PASSAGE SHOWN ::
═══

Creating and using a KafkaConsumer

Let us now see how we can create and use a consumer with the Python Kafka API and how the consumer is configured.

First, we need to create a consumer object. When creating a consumer, there are three parameters that we need to provide: the topic from which we want to read data, the ID of the consumer group that the consumer is part of (which is an arbitrary string), at least if we plan to use the automatic assignment of partitions and / or we want Kafka to store offsets for us, and a list of bootstrap servers. So a code snippet creating a consumer could be as follows.

import kafka
consumer=kafka.KafkaConsumer("test", 
         group_id="my_group",
         bootstrap_servers="broker1:9092")

Once we are done with a consumer. we should always clean up again by calling consumer.close() so that the consumer can properly leave the group.

When using SSL to connect to the broker, you will again have to provide additional parameters when building the consumer, as we have done it for the producer.

═══

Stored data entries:
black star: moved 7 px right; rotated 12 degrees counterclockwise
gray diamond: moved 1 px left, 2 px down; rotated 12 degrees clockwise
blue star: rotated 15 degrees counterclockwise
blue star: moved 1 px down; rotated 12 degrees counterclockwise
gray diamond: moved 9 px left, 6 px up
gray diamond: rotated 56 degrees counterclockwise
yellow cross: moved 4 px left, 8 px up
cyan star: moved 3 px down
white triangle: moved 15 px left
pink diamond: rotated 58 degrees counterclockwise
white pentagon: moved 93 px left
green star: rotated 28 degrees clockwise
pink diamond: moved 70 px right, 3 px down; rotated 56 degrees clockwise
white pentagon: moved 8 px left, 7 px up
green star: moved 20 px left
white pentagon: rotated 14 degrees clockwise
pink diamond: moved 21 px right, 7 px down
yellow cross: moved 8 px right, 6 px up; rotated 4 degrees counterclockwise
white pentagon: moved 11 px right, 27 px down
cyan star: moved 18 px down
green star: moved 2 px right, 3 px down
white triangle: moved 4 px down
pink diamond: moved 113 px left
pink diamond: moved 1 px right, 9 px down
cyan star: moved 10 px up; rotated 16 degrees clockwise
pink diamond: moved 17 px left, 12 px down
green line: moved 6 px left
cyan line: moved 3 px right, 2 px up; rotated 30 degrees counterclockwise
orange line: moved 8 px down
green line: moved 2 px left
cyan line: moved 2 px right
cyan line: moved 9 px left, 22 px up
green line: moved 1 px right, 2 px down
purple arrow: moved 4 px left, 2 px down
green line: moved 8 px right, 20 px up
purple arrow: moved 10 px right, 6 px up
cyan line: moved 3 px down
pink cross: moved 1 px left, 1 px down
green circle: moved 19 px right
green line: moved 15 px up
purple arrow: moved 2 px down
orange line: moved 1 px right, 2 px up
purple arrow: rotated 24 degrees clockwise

═══

WRITTEN INSTRUCTION :: Could you reproduce the entire KafkaConsumer passage word for word, from its heading to its final sentence?

CORRECT OUTPUT ::
Creating and using a KafkaConsumer

Let us now see how we can create and use a consumer with the Python Kafka API and how the consumer is configured.

First, we need to create a consumer object. When creating a consumer, there are three parameters that we need to provide: the topic from which we want to read data, the ID of the consumer group that the consumer is part of (which is an arbitrary string), at least if we plan to use the automatic assignment of partitions and / or we want Kafka to store offsets for us, and a list of bootstrap servers. So a code snippet creating a consumer could be as follows.

import kafka
consumer=kafka.KafkaConsumer("test", 
         group_id="my_group",
         bootstrap_servers="broker1:9092")

Once we are done with a consumer. we should always clean up again by calling consumer.close() so that the consumer can properly leave the group.

When using SSL to connect to the broker, you will again have to provide additional parameters when building the consumer, as we have done it for the producer.